Rendered images with source text ▸
----------------

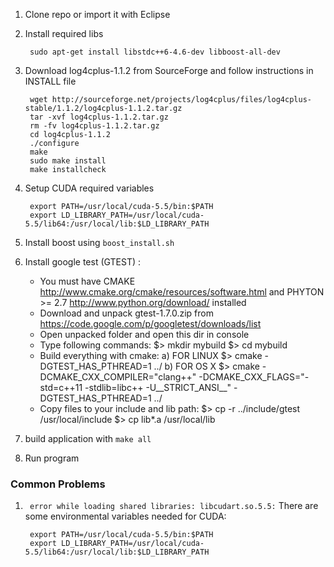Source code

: 1. Clone repo or import it with Eclipse
2. Install required libs

		sudo apt-get install libstdc++6-4.6-dev libboost-all-dev
3. Download log4cplus-1.1.2 from SourceForge and follow instructions in INSTALL file

		wget http://sourceforge.net/projects/log4cplus/files/log4cplus-stable/1.1.2/log4cplus-1.1.2.tar.gz
		tar -xvf log4cplus-1.1.2.tar.gz
		rm -fv log4cplus-1.1.2.tar.gz
		cd log4cplus-1.1.2
		./configure
		make
		sudo make install
		make installcheck

4. Setup CUDA required variables

		export PATH=/usr/local/cuda-5.5/bin:$PATH
		export LD_LIBRARY_PATH=/usr/local/cuda-5.5/lib64:/usr/local/lib:$LD_LIBRARY_PATH

5. Install boost using `boost_install.sh`

6. Install google test (GTEST) :
	- You must have CMAKE http://www.cmake.org/cmake/resources/software.html and PHYTON >= 2.7 http://www.python.org/download/ installed
	- Download and unpack gtest-1.7.0.zip from https://code.google.com/p/googletest/downloads/list
	- Open unpacked folder and open this dir in console
	- Type following commands:
		$> mkdir mybuild
		$> cd mybuild
	- Build everything with cmake:
		a) FOR LINUX $> cmake -DGTEST_HAS_PTHREAD=1 ../
		b) FOR OS X   $> cmake -DCMAKE_CXX_COMPILER="clang++" -DCMAKE_CXX_FLAGS="-std=c++11 -stdlib=libc++ -U__STRICT_ANSI__" -DGTEST_HAS_PTHREAD=1 ../     
	- Copy files to your include and lib path:
		$>  cp -r ../include/gtest /usr/local/include
		$>  cp lib*.a /usr/local/lib

7. build application with `make all`
8. Run program


### Common Problems

1. ` error while loading shared libraries: libcudart.so.5.5:`
There are some environmental variables needed for CUDA:

		export PATH=/usr/local/cuda-5.5/bin:$PATH
		export LD_LIBRARY_PATH=/usr/local/cuda-5.5/lib64:/usr/local/lib:$LD_LIBRARY_PATH
		
		

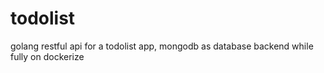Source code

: # todolist
golang restful api for a todolist app, mongodb as database backend while fully on dockerize

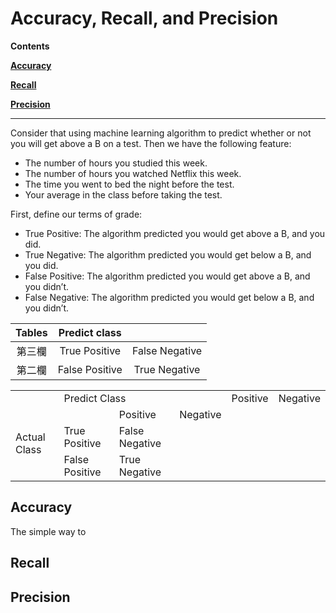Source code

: # Accuracy, Recall, and Precision

**Contents**

[**Accuracy**](#acc)

[**Recall**](#recall)

[**Precision**](#pre)

-----
Consider that using machine learning algorithm to predict whether or not you will get above a B on a test. Then we have the following feature:  
* The number of hours you studied this week.  
* The number of hours you watched Netflix this week.  
* The time you went to bed the night before the test.  
* Your average in the class before taking the test.  

First, define our terms of grade:  
* True Positive: The algorithm predicted you would get above a B, and you did.
* True Negative: The algorithm predicted you would get below a B, and you did.
* False Positive: The algorithm predicted you would get above a B, and you didn’t.
* False Negative: The algorithm predicted you would get below a B, and you didn’t.

| Tables        | Predict class||
| :-------------: |:-------------:| :-----:|
| 第三欄        | True Positive      | False Negative |
| 第二欄        | False Positive      |   True Negative |

<table>
    <tr>
        <td > </td> 
        <td colspan="2">Predict Class</td> 
        <td > </td> 
        <td >Positive</td> 
        <td >Negative</td> 
   </tr>
    <tr>
        <td rowspan="3">Actual Class</td>
        <td > </td> 
        <td >Positive</td> 
        <td >Negative</td> 
    </tr>
    <tr>
        <td >True Positive</td> 
        <td >False Negative</td> 
    </tr>
    <tr>
        <td >False Positive</td>  
        <td >True Negative</td>
    </tr>
</table>

## Accuracy <a name="acc"/>

The simple way to 

## Recall <a name="recall"/>

## Precision <a name="pre"/>

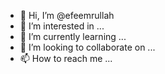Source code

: 




- 👋 Hi, I’m @efeemrullah
- 👀 I’m interested in ...
- 🌱 I’m currently learning ...
- 💞️ I’m looking to collaborate on ...
- 📫 How to reach me ...

<!---
efeemrullah/efeemrullah is a ✨ special ✨ repository because its `README.md` (this file) appears on your GitHub profile.
You can click the Preview link to take a look at your changes.
--->

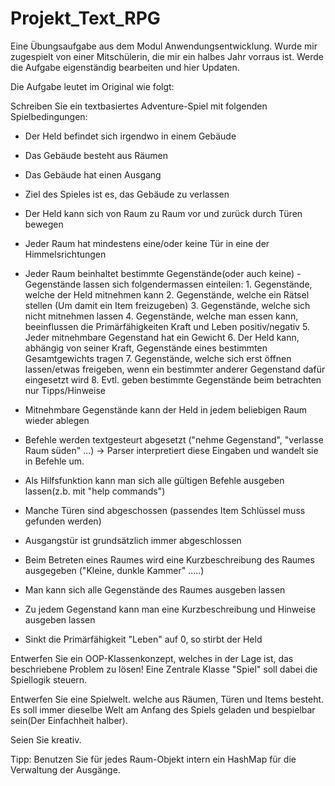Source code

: # Projekt_Text_RPG
Eine Übungsaufgabe aus dem Modul Anwendungsentwicklung. 
Wurde mir zugespielt von einer Mitschülerin, die mir ein halbes Jahr vorraus ist. 
Werde die Aufgabe eigenständig bearbeiten und hier Updaten.


Die Aufgabe leutet im Original wie folgt:

Schreiben Sie ein textbasiertes Adventure-Spiel mit folgenden Spielbedingungen:

- Der Held befindet sich irgendwo in einem Gebäude
- Das Gebäude besteht aus Räumen
- Das Gebäude hat einen Ausgang
- Ziel des Spieles ist es, das Gebäude zu verlassen
- Der Held kann sich von Raum zu Raum vor und zurück durch Türen bewegen
- Jeder Raum hat mindestens eine/oder keine Tür in eine der Himmelsrichtungen
- Jeder Raum beinhaltet bestimmte Gegenstände(oder auch keine)
	-Gegenstände lassen sich folgendermassen einteilen: 
		1. Gegenstände, welche der Held mitnehmen kann
		2. Gegenstände, welche ein Rätsel stellen (Um damit ein Item freizugeben)
		3. Gegenstände, welche sich nicht mitnehmen lassen
		4. Gegenstände, welche man essen kann, beeinflussen die Primärfähigkeiten Kraft und Leben positiv/negativ 
		5. Jeder mitnehmbare Gegenstand hat ein Gewicht
		6. Der Held kann, abhängig von seiner Kraft, Gegenstände eines bestimmten Gesamtgewichts tragen
		7. Gegenstände, welche sich erst öffnen lassen/etwas freigeben, wenn ein bestimmter anderer Gegenstand dafür eingesetzt wird
		8. Evtl. geben bestimmte Gegenstände beim betrachten nur Tipps/Hinweise

- Mitnehmbare Gegenstände kann der Held in jedem beliebigen Raum wieder ablegen
- Befehle werden textgesteurt abgesetzt ("nehme Gegenstand", "verlasse Raum süden" ...) -> Parser interpretiert diese Eingaben und wandelt sie
  in Befehle um.
- Als Hilfsfunktion kann man sich alle gültigen Befehle ausgeben lassen(z.b. mit "help commands")
- Manche Türen sind abgeschossen (passendes Item Schlüssel muss gefunden werden)
- Ausgangstür ist grundsätzlich immer abgeschlossen
- Beim Betreten eines Raumes wird eine Kurzbeschreibung des Raumes ausgegeben ("Kleine, dunkle Kammer" .....)
- Man kann sich alle Gegenstände des Raumes ausgeben lassen
- Zu jedem Gegenstand kann man eine Kurzbeschreibung und Hinweise ausgeben lassen
- Sinkt die Primärfähigkeit "Leben" auf 0, so stirbt der Held

Entwerfen Sie ein OOP-Klassenkonzept, welches in der Lage ist, das beschriebene Problem zu lösen!
Eine Zentrale Klasse "Spiel" soll dabei die Spiellogik steuern. 

Entwerfen Sie eine Spielwelt. welche aus Räumen, Türen und Items besteht. Es soll immer dieselbe Welt am Anfang des Spiels geladen und
bespielbar sein(Der Einfachheit halber).

Seien Sie kreativ. 

Tipp: Benutzen Sie für jedes Raum-Objekt intern ein HashMap für die Verwaltung der Ausgänge. 


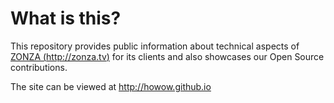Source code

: # What is this?
This repository provides public information about technical aspects of [ZONZA (http://zonza.tv)](http://zonza.tv) for its
clients and also showcases our Open Source contributions.

The site can be viewed at http://howow.github.io
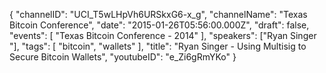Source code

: {
    "channelID": "UCI_T5wLHpVh6URSkxG6-x_g",
    "channelName": "Texas Bitcoin Conference",
    "date": "2015-01-26T05:56:00.000Z",
    "draft": false,
    "events": [
        "Texas Bitcoin Conference - 2014"
    ],
    "speakers": ["Ryan Singer "],
    "tags": [
        "bitcoin",
        "wallets"
    ],
    "title": "Ryan Singer - Using Multisig to Secure Bitcoin Wallets",
    "youtubeID": "e_Zi6gRmYKo"
}
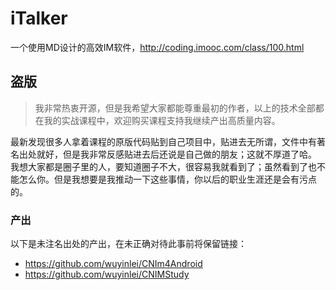 # iTalker
一个使用MD设计的高效IM软件，http://coding.imooc.com/class/100.html


## 盗版
> 我非常热衷开源，但是我希望大家都能尊重最初的作者，以上的技术全部都在我的实战课程中，欢迎购买课程支持我继续产出高质量内容。

最新发现很多人拿着课程的原版代码贴到自己项目中，贴进去无所谓，文件中有著名出处就好，但是我非常反感贴进去后还说是自己做的朋友；这就不厚道了哈。
我想大家都是圈子里的人，要知道圈子不大，很容易我就看到了；虽然看到了也不能怎么你。但是我想要是我推动一下这些事情，你以后的职业生涯还是会有污点的。

### 产出
以下是未注名出处的产出，在未正确对待此事前将保留链接：

- https://github.com/wuyinlei/CNIm4Android
- https://github.com/wuyinlei/CNIMStudy
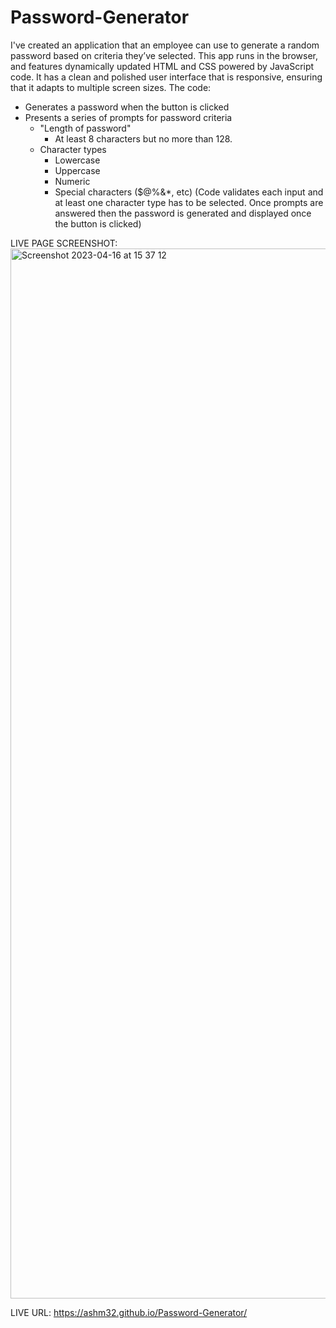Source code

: # Password-Generator
I've created an application that an employee can use to generate a random password based on criteria they’ve selected. This app runs in the browser, and features dynamically updated HTML and CSS powered by JavaScript code. It has a clean and polished user interface that is responsive, ensuring that it adapts to multiple screen sizes.
The code:
- Generates a password when the button is clicked
- Presents a series of prompts for password criteria
    * "Length of password"
      * At least 8 characters but no more than 128.
    * Character types
      * Lowercase
      * Uppercase
      * Numeric
      * Special characters ($@%&*, etc)
(Code validates each input and at least one character type has to be selected. Once prompts are answered then the password is generated and displayed once the button is clicked)

LIVE PAGE SCREENSHOT:<img width="1680" alt="Screenshot 2023-04-16 at 15 37 12" src="https://user-images.githubusercontent.com/127209262/232320429-1e0ed0c6-f3dd-4298-9d89-020289ac94a9.png">

LIVE URL: https://ashm32.github.io/Password-Generator/ 
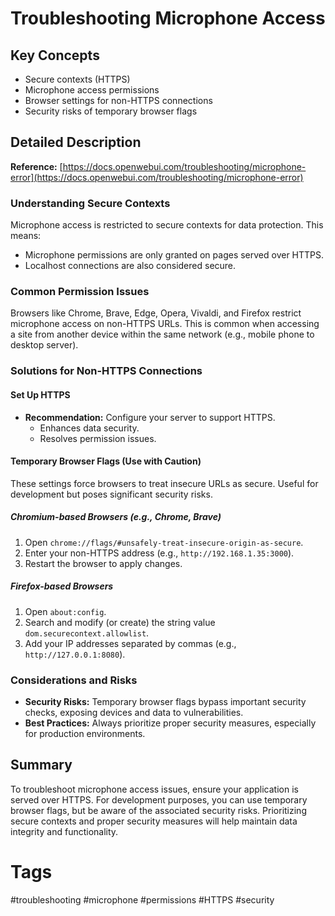 # Troubleshooting Microphone Access

## Key Concepts
- Secure contexts (HTTPS)
- Microphone access permissions
- Browser settings for non-HTTPS connections
- Security risks of temporary browser flags

## Detailed Description

**Reference:** [https://docs.openwebui.com/troubleshooting/microphone-error](https://docs.openwebui.com/troubleshooting/microphone-error)

### Understanding Secure Contexts
Microphone access is restricted to secure contexts for data protection. This means:
- Microphone permissions are only granted on pages served over HTTPS.
- Localhost connections are also considered secure.

### Common Permission Issues
Browsers like Chrome, Brave, Edge, Opera, Vivaldi, and Firefox restrict microphone access on non-HTTPS URLs. This is common when accessing a site from another device within the same network (e.g., mobile phone to desktop server).

### Solutions for Non-HTTPS Connections

#### Set Up HTTPS
- **Recommendation:** Configure your server to support HTTPS.
  - Enhances data security.
  - Resolves permission issues.

#### Temporary Browser Flags (Use with Caution)
These settings force browsers to treat insecure URLs as secure. Useful for development but poses significant security risks.

##### Chromium-based Browsers (e.g., Chrome, Brave)

1. Open `chrome://flags/#unsafely-treat-insecure-origin-as-secure`.
2. Enter your non-HTTPS address (e.g., `http://192.168.1.35:3000`).
3. Restart the browser to apply changes.

##### Firefox-based Browsers

1. Open `about:config`.
2. Search and modify (or create) the string value `dom.securecontext.allowlist`.
3. Add your IP addresses separated by commas (e.g., `http://127.0.0.1:8080`).

### Considerations and Risks
- **Security Risks:** Temporary browser flags bypass important security checks, exposing devices and data to vulnerabilities.
- **Best Practices:** Always prioritize proper security measures, especially for production environments.

## Summary

To troubleshoot microphone access issues, ensure your application is served over HTTPS. For development purposes, you can use temporary browser flags, but be aware of the associated security risks. Prioritizing secure contexts and proper security measures will help maintain data integrity and functionality.

# Tags
#troubleshooting #microphone #permissions #HTTPS #security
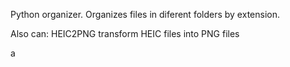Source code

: Python organizer.
Organizes files in diferent folders by extension.

Also can: HEIC2PNG transform HEIC files into PNG files

a
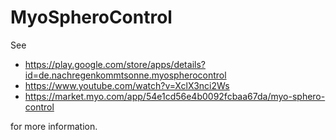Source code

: # MyoSpheroControl

See
- https://play.google.com/store/apps/details?id=de.nachregenkommtsonne.myospherocontrol
- https://www.youtube.com/watch?v=XclX3nci2Ws
- https://market.myo.com/app/54e1cd56e4b0092fcbaa67da/myo-sphero-control

for more information.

----------------

If a line in the records above holds the string "efeemrullah", copy it out.

YOUR RESPONSE ▸
- 👋 Hi, I’m @efeemrullah
efeemrullah/efeemrullah is a ✨ special ✨ repository because its `README.md` (this file) appears on your GitHub profile.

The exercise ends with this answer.